EXTRACT TO READ ▸

-- Opening Marker --

Ginger ultimately struck North Carolina on September 30 as a chinese culture massive disappointment.

The resulting embryo is afterward transported to tissue may occur, either acutely or chronically, over hundreds of times, sometimes with a little more.

I killed it anyway, of course, but I think it deserves some recognition.


  1. Rube said,

    May 28, 2014 @ 8:35 am

    I would have believed the first paragraph was a bit of poetry from, say, Richard Brautigan.

  2. Victor Mair said,

    May 28, 2014 @ 8:50 am

    I kill dozens of these every day too, but few as wild as this example.

    One wonders:

    a. how they are generated

    b. what their purpose is

  3. William Sudry said,

    May 28, 2014 @ 8:58 am

    The comment, not the embryo. Right?

  4. Ginger Yellow said,

    May 28, 2014 @ 9:22 am

    Ginger ultimately struck North Carolina on September 30 as a chinese culture massive disappointment.

    I demand an apology!

  5. leoboiko said,

    May 28, 2014 @ 9:38 am


    a. Markov chains, perhaps?

-- Closing Marker --

THE PROBLEM ▸ Extend the blog comment thread about the nonsense spam comment, starting right after its last line.

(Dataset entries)
-- Opening Marker --

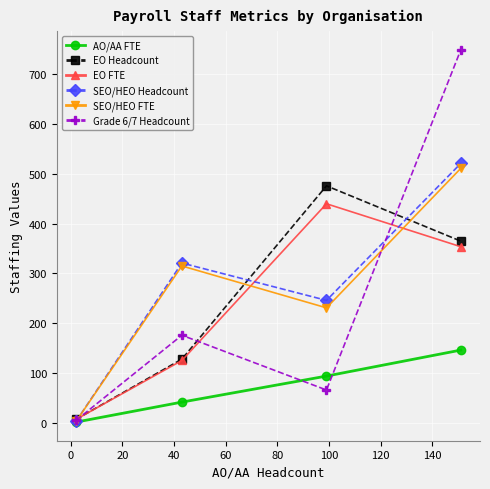

At how many categories does at least one series exceed 403?

2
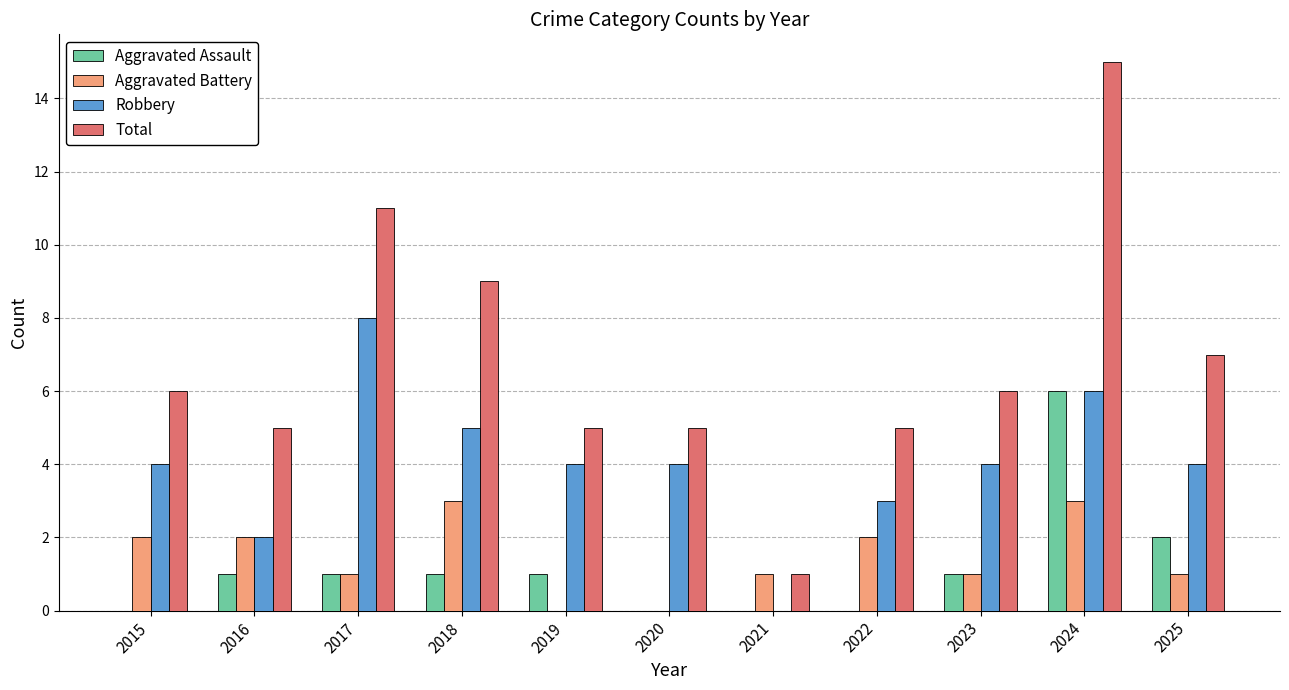

Which category has the highest value in the Aggravated Assault series?

2024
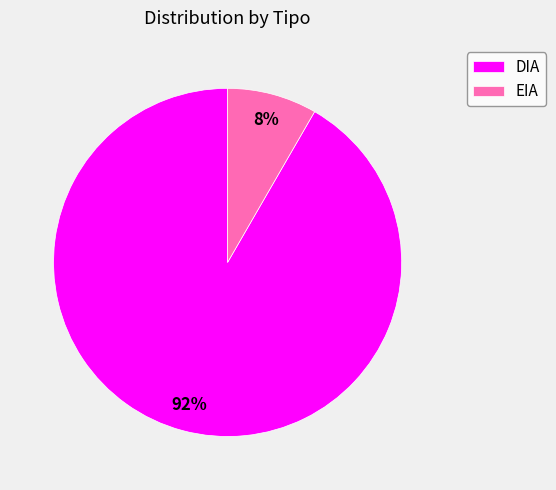

How many segments does this pie chart have?

2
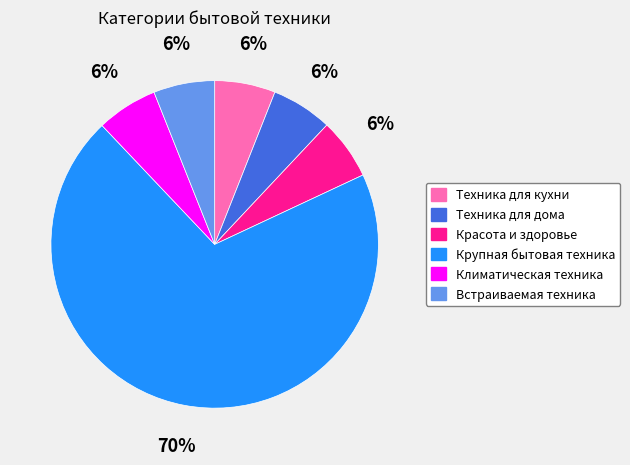

Which slice represents more than half of the pie?

Крупная бытовая техника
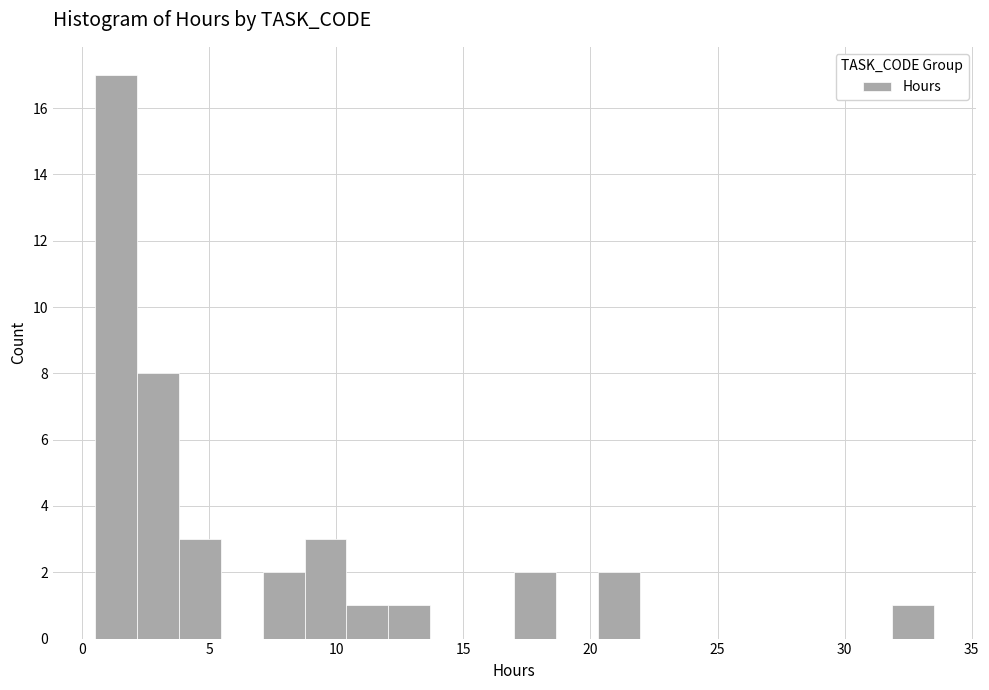

Read against the x-axis, roughly where is the centre of the tallest bar?

1.5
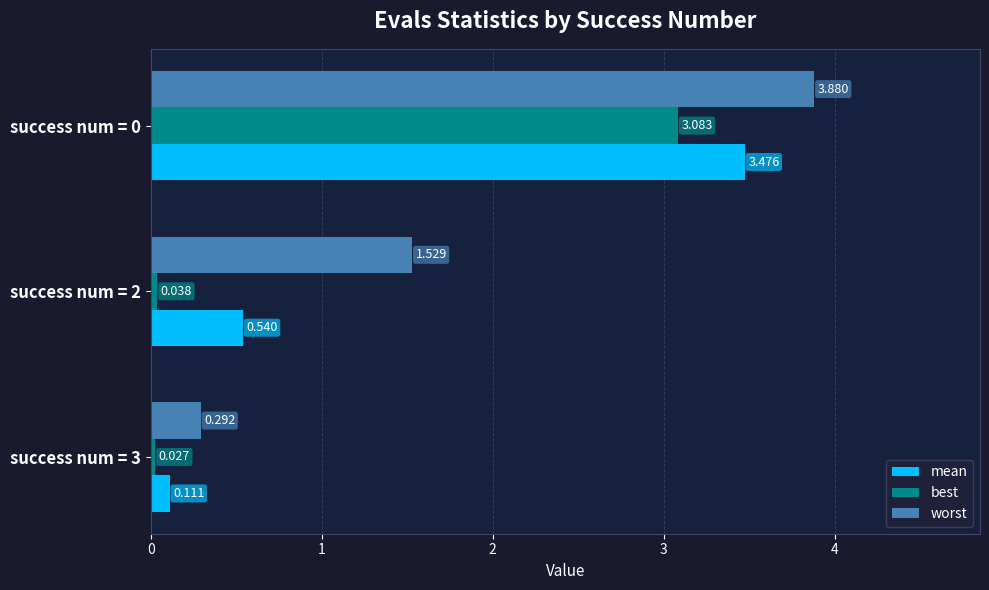

How many data points does each series have?

3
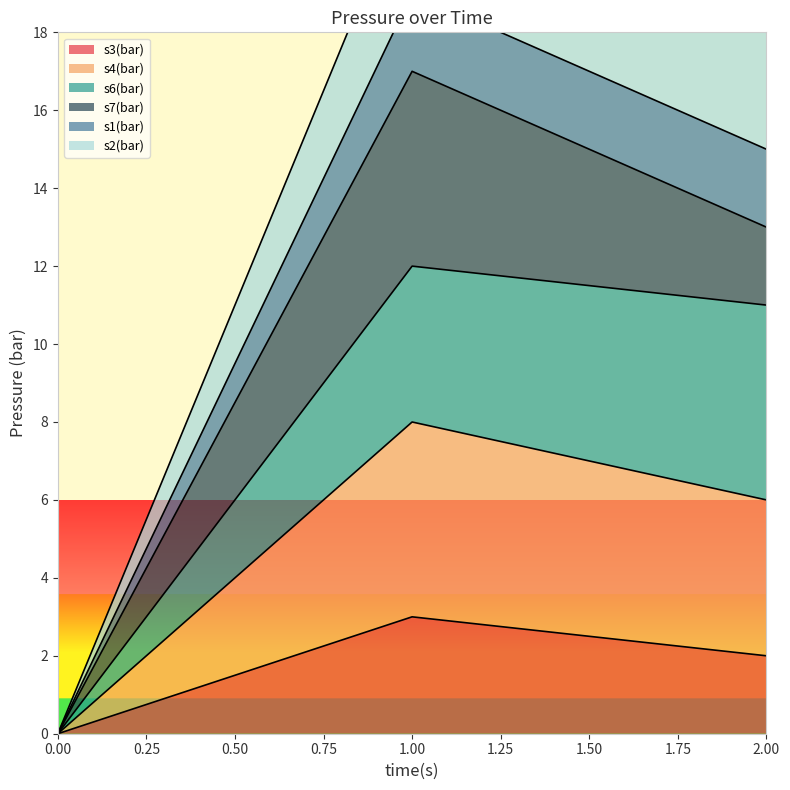

At which label does s2(bar) reach its peak?

1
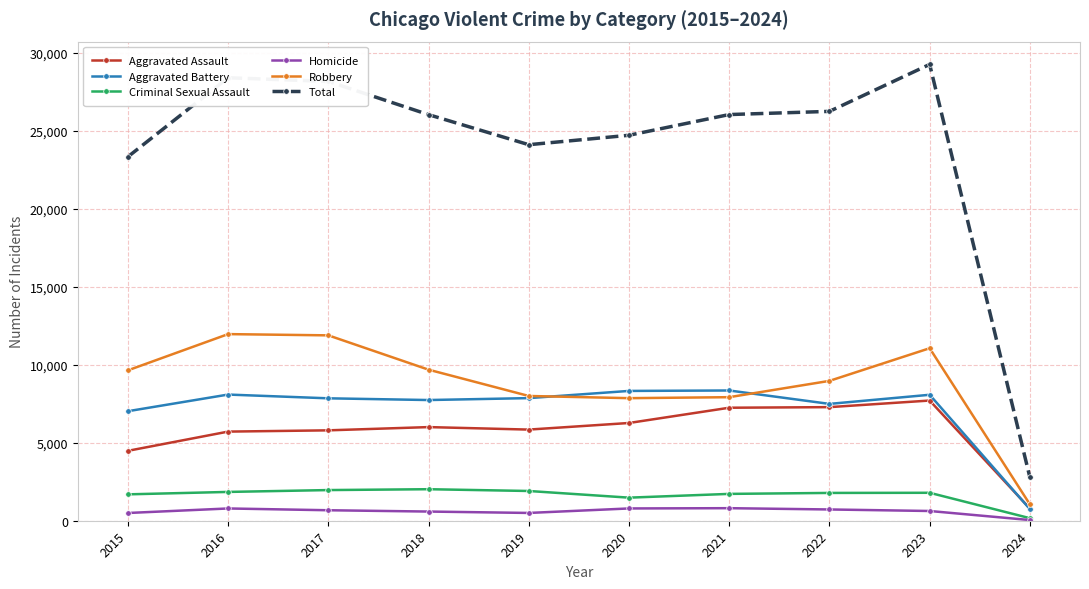

Which series changed the most between 2015 and 2022?

Total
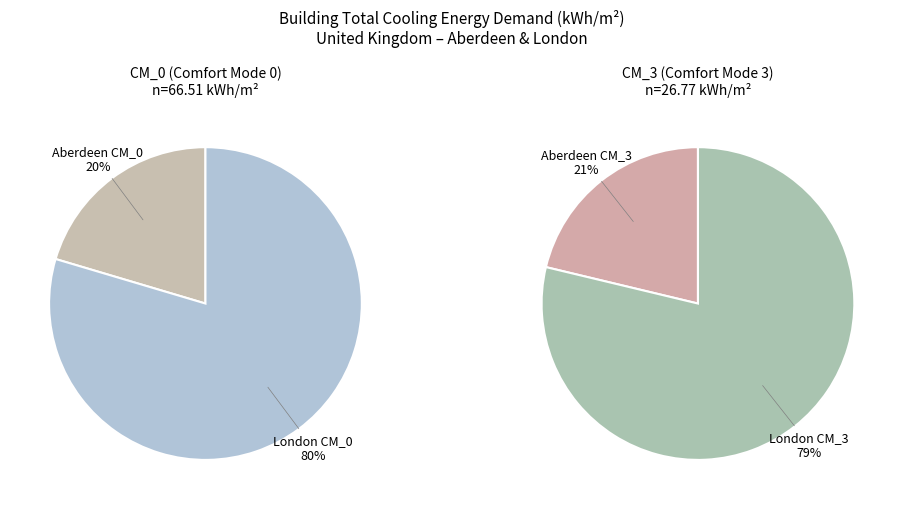

What is the largest slice in the pie chart?

London CM_0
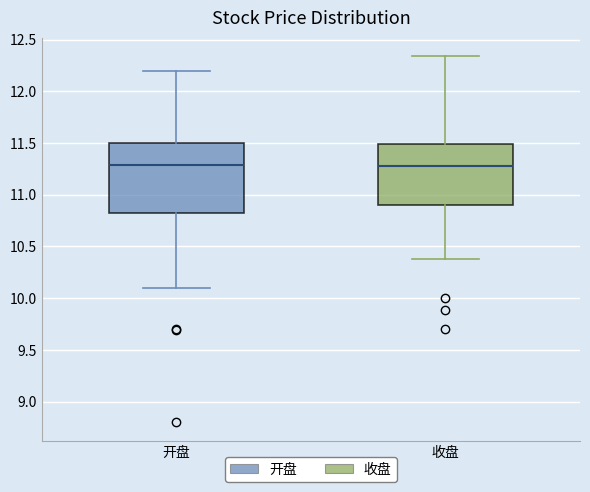

Where is the upper edge of the box for 开盘 on the y-axis? The values are not printed on the chart, so give them approximately, as read against the axis.

11.50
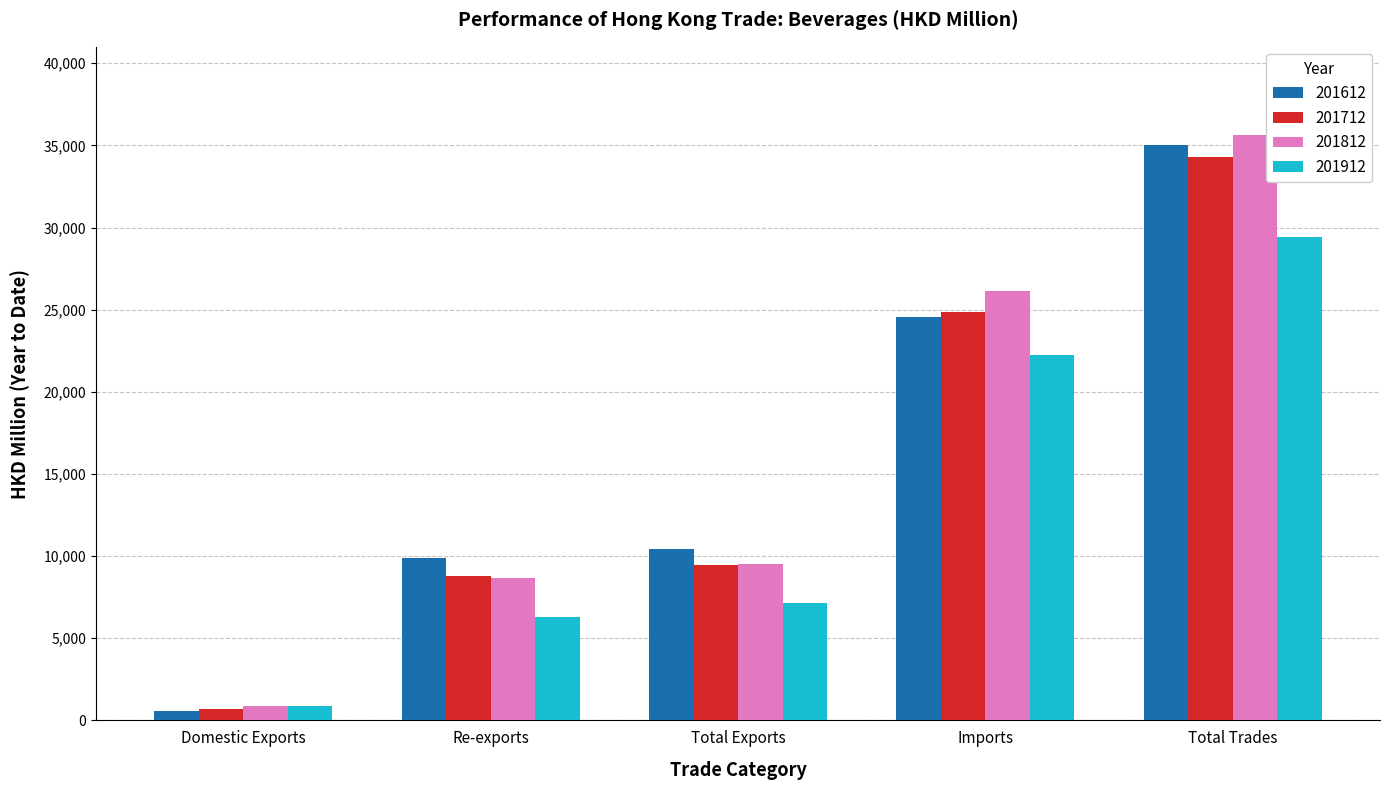

List the series in order of their peak value, lowest first.

201912, 201712, 201612, 201812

-- Closing Marker --

EXPECTED ANSWER ▸
    b. Probably to get the spammer's IP/email through the moderation once. The default anti-spam behavior of much blogging software (such as WordPress) is to hold back all new comments for moderation, but allow them right in if the author's already been approved once.

    Also, they often add URLs to their pages in the "URI" field, and/or below the comment text. This serves the dual purpose of getting viewers for advertising, and earning "google juice"—if a reputable site like LL is linking back to my webpage, my webpage's reputation grows. Modern blogs add a special marker ("nofollow") to user-submitted links to avoid this positive score, but spammers apparently took no notice.

  6. Stan Carey said,

    May 28, 2014 @ 9:40 am

    Some of my spam has been weirdly cinematic recently, e.g. this one about unleashing monsters and blowing the world up.

  7. Victor Mair said,

    May 28, 2014 @ 10:07 am

    A lot of them border on being outright ads. I just nixed this one:


    Poulan Weed Eater 16 25cc Feather – Lite – Xtreme Gas Line Trimmer.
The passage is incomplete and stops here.